• **Exercise goal**
Identify and pull out each line of the entries in which "hand" occurs.
----------------------------------------
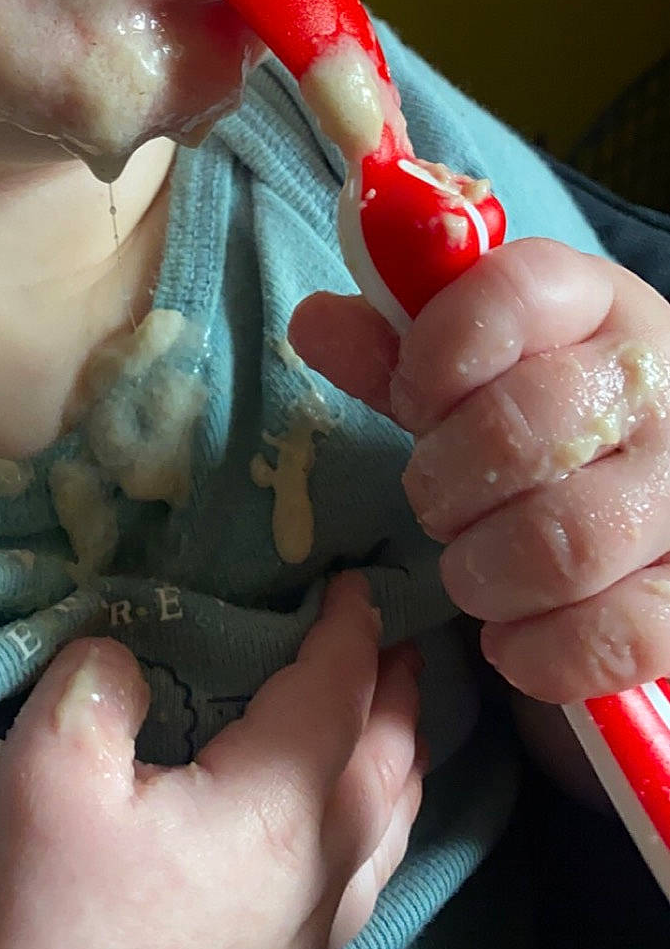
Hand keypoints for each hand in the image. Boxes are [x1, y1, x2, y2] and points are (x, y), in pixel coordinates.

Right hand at [0, 571, 421, 948]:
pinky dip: (377, 829)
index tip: (356, 581)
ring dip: (398, 761)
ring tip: (395, 720)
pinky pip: (364, 884)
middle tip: (402, 636)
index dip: (351, 628)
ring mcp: (313, 941)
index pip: (339, 692)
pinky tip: (352, 828)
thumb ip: (97, 680)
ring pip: (388, 831)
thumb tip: (120, 652)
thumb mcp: (49, 766)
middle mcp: (321, 875)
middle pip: (388, 761)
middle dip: (397, 690)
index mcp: (280, 809)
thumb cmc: (45, 913)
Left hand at [290, 240, 669, 705]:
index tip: (415, 401)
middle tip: (438, 504)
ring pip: (560, 545)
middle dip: (443, 485)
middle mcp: (652, 387)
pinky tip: (514, 637)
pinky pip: (614, 636)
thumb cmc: (553, 413)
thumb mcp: (484, 364)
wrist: (663, 484)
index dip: (434, 358)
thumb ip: (402, 349)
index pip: (506, 297)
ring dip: (483, 573)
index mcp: (594, 304)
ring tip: (473, 570)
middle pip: (516, 434)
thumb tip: (313, 325)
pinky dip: (540, 651)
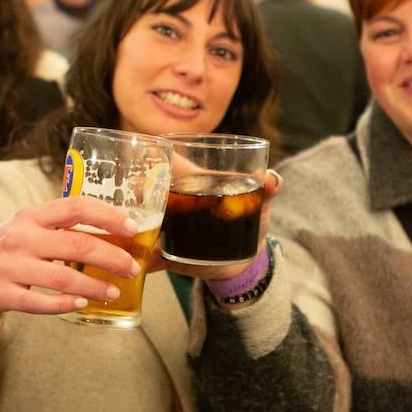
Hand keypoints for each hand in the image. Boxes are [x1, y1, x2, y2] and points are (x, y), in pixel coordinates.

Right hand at [0, 195, 144, 329]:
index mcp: (32, 216)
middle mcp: (22, 238)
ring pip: (64, 277)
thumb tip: (110, 231)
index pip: (76, 207)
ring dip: (94, 286)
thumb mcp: (26, 226)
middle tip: (132, 268)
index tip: (132, 227)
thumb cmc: (2, 248)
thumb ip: (59, 225)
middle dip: (113, 257)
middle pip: (78, 245)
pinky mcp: (3, 294)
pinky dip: (65, 304)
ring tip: (113, 291)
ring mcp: (11, 266)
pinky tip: (81, 304)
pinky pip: (40, 302)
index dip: (108, 216)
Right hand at [149, 169, 283, 281]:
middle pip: (148, 191)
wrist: (245, 261)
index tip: (150, 150)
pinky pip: (152, 256)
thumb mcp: (259, 204)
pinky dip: (150, 258)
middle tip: (142, 192)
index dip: (158, 157)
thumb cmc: (249, 220)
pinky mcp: (167, 255)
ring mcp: (167, 229)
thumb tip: (273, 179)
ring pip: (143, 221)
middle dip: (142, 190)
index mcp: (193, 183)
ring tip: (142, 228)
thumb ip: (267, 190)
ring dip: (138, 223)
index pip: (170, 164)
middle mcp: (174, 202)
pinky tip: (151, 259)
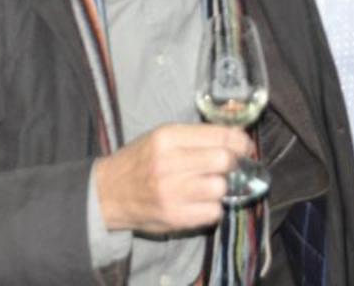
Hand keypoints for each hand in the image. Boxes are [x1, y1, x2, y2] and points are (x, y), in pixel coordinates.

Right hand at [93, 123, 251, 235]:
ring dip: (221, 187)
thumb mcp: (161, 137)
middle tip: (227, 167)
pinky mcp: (175, 217)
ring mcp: (172, 193)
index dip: (240, 141)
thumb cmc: (139, 161)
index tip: (244, 146)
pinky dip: (212, 208)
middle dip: (231, 163)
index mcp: (167, 137)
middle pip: (223, 161)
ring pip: (221, 188)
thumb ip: (195, 137)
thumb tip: (235, 138)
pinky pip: (213, 212)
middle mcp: (170, 163)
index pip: (219, 136)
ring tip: (209, 185)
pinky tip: (200, 202)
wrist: (108, 193)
----------------------------------------
• **Response to the exercise**
Hand keypoints for each hand in the image. Boxes are [x1, y1, x2, y2] and points are (x, y), in pixel coordinates.
Right hand at [0, 571, 421, 948]:
Left hand at [290, 240, 669, 705]:
Hand keypoints for each hand in the image. Boxes are [x1, y1, x2, y2] and points are (x, y), in pixel coordinates.
Right hand at [0, 195, 144, 329]:
Right hand at [149, 169, 283, 281]:
Hand keypoints for each hand in the image. Boxes are [x1, y1, x2, y2] and points are (x, y), in pixel coordinates.
Right hand at [93, 123, 251, 235]:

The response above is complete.